++++ Excerpted data ++++
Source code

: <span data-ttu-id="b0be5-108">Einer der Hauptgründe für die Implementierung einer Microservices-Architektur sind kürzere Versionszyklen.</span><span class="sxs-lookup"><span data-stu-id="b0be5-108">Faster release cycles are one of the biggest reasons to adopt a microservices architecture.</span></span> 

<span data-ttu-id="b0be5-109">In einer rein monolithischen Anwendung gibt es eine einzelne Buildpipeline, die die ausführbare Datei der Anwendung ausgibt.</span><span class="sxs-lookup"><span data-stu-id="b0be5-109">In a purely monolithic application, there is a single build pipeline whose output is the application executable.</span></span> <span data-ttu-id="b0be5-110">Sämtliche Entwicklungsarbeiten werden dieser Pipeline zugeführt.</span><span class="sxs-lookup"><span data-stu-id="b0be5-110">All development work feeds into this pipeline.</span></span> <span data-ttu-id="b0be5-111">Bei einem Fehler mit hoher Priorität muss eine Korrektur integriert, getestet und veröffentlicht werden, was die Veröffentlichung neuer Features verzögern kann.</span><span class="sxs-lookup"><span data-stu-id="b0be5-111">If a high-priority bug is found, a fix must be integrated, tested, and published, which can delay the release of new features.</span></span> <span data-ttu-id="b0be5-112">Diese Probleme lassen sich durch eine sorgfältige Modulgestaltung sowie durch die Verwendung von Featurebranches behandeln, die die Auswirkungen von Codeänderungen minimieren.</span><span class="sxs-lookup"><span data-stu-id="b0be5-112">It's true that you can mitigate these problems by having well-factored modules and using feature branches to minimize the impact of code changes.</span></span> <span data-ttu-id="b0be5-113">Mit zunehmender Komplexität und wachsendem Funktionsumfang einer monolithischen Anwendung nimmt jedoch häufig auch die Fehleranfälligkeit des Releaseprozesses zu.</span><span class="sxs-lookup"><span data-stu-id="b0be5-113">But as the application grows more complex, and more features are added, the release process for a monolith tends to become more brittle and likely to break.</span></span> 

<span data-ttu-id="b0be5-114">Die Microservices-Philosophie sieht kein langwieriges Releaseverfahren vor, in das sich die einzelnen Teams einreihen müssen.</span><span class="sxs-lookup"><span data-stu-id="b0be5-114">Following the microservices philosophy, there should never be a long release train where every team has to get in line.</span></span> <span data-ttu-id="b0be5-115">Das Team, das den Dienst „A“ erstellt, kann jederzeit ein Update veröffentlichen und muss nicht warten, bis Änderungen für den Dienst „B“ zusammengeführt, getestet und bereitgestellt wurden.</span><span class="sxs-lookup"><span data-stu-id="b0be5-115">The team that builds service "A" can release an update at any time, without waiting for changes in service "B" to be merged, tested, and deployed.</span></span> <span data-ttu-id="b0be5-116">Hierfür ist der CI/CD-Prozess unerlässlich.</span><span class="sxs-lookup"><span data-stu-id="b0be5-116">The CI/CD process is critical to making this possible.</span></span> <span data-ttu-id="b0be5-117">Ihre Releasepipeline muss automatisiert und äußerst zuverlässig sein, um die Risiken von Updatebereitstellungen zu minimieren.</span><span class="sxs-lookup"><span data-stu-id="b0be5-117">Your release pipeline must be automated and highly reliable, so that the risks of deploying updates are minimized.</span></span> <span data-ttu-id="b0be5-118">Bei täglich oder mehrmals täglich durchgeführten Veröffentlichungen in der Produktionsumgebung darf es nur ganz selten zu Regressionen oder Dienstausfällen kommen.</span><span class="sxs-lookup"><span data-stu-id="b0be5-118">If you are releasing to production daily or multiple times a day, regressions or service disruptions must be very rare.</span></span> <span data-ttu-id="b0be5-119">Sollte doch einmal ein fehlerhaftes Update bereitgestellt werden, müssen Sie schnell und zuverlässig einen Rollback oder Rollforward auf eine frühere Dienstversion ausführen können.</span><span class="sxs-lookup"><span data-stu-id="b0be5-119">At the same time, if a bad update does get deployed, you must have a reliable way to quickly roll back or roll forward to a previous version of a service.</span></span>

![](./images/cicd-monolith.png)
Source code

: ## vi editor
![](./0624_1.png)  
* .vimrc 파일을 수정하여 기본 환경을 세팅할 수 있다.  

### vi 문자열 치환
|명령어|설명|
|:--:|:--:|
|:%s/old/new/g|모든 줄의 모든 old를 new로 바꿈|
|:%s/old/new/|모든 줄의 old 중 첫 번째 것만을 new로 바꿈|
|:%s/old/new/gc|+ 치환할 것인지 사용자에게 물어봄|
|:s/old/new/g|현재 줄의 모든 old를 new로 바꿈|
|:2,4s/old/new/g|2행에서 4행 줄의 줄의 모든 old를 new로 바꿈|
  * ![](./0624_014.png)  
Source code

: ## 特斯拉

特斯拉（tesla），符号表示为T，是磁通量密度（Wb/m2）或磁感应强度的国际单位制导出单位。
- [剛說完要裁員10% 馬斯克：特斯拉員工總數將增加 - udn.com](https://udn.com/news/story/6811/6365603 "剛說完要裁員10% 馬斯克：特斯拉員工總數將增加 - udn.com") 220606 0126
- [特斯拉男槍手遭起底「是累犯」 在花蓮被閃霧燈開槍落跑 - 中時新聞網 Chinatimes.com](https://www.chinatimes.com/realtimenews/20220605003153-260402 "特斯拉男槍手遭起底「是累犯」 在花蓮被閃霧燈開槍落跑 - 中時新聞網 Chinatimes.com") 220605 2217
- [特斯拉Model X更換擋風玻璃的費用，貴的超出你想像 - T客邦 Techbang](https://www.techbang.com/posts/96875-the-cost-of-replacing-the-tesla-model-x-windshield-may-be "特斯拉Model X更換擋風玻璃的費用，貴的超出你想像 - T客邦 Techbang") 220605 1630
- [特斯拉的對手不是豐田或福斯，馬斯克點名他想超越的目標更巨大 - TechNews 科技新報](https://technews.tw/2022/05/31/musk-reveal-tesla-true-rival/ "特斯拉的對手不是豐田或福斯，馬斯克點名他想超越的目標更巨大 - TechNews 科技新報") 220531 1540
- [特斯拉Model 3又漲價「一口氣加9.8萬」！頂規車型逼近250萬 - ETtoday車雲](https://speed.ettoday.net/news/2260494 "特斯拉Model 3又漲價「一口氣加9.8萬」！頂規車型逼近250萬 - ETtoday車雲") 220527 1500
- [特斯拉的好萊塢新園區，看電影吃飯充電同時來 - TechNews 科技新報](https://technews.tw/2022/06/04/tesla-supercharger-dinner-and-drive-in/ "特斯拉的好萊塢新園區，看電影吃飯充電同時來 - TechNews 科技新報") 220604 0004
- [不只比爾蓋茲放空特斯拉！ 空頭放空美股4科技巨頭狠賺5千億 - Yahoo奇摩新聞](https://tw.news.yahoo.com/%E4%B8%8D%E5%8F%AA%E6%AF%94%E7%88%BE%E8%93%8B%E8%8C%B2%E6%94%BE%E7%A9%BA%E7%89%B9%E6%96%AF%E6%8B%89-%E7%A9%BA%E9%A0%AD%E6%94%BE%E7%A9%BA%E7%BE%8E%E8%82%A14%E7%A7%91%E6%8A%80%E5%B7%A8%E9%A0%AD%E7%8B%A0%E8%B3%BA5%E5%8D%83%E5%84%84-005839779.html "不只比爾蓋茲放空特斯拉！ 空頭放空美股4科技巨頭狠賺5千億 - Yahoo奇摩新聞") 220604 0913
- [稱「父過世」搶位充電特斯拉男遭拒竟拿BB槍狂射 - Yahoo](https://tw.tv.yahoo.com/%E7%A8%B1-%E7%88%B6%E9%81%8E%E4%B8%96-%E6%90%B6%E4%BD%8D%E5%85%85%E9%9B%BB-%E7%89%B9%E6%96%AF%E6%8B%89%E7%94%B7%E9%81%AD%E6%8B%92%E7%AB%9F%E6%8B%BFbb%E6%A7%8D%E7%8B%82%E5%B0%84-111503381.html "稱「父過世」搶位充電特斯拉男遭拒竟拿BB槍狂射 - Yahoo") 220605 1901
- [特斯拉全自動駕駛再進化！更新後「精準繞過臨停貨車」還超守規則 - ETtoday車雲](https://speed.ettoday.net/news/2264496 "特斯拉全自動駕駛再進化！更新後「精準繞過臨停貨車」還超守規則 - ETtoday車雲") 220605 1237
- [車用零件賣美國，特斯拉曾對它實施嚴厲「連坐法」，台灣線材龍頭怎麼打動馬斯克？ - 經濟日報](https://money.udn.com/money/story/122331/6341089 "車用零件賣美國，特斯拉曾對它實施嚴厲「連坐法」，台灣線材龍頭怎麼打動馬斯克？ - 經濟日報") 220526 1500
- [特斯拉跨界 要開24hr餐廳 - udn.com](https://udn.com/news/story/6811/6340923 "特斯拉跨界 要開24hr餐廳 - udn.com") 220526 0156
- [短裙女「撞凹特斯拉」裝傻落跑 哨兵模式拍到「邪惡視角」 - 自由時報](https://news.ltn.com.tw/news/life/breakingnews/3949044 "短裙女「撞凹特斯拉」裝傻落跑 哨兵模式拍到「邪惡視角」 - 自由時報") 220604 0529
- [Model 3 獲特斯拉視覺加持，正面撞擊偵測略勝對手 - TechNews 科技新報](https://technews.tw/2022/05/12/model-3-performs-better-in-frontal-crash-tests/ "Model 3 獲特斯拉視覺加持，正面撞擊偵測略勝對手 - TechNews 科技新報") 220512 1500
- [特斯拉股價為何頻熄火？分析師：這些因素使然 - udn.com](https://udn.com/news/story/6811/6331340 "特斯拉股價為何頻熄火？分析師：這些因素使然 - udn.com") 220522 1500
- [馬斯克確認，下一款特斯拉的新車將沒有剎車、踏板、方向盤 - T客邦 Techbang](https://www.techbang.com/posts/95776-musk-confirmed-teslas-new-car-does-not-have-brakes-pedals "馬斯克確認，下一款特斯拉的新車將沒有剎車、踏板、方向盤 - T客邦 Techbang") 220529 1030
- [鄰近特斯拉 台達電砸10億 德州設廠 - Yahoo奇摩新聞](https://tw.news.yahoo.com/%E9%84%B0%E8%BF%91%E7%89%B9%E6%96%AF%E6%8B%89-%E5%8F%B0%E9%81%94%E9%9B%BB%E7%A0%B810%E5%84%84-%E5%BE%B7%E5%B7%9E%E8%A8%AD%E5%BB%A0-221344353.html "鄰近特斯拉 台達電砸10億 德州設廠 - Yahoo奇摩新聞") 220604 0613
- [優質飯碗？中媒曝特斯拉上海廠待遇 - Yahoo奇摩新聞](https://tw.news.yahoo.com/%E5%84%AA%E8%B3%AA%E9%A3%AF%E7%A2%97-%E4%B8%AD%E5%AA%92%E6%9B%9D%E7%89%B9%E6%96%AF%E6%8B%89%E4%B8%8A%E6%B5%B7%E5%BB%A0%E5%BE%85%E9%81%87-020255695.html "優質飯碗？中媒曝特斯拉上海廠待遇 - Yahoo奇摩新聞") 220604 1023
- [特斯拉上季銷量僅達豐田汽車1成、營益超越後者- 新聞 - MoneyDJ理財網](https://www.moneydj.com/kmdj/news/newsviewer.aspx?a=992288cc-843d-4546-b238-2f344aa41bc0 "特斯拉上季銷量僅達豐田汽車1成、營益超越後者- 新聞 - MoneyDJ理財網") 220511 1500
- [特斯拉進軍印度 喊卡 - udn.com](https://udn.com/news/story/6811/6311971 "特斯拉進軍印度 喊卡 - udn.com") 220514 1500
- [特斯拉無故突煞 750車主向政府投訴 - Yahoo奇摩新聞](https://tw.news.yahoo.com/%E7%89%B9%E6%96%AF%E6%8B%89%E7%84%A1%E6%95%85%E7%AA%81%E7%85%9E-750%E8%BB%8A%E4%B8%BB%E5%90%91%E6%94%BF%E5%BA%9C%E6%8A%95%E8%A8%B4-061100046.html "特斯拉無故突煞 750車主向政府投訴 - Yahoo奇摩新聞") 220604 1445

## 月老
++++
▶ Assigned task: Pull out each line of the listing that contains the string "ETtoday車雲". Case must match.

▶ Solution to this exercise:
- [特斯拉Model 3又漲價「一口氣加9.8萬」！頂規車型逼近250萬 - ETtoday車雲](https://speed.ettoday.net/news/2260494 "特斯拉Model 3又漲價「一口氣加9.8萬」！頂規車型逼近250萬 - ETtoday車雲") 220527 1500
- [特斯拉全自動駕駛再進化！更新後「精準繞過臨停貨車」還超守規則 - ETtoday車雲](https://speed.ettoday.net/news/2264496 "特斯拉全自動駕駛再進化！更新後「精準繞過臨停貨車」還超守規則 - ETtoday車雲") 220605 1237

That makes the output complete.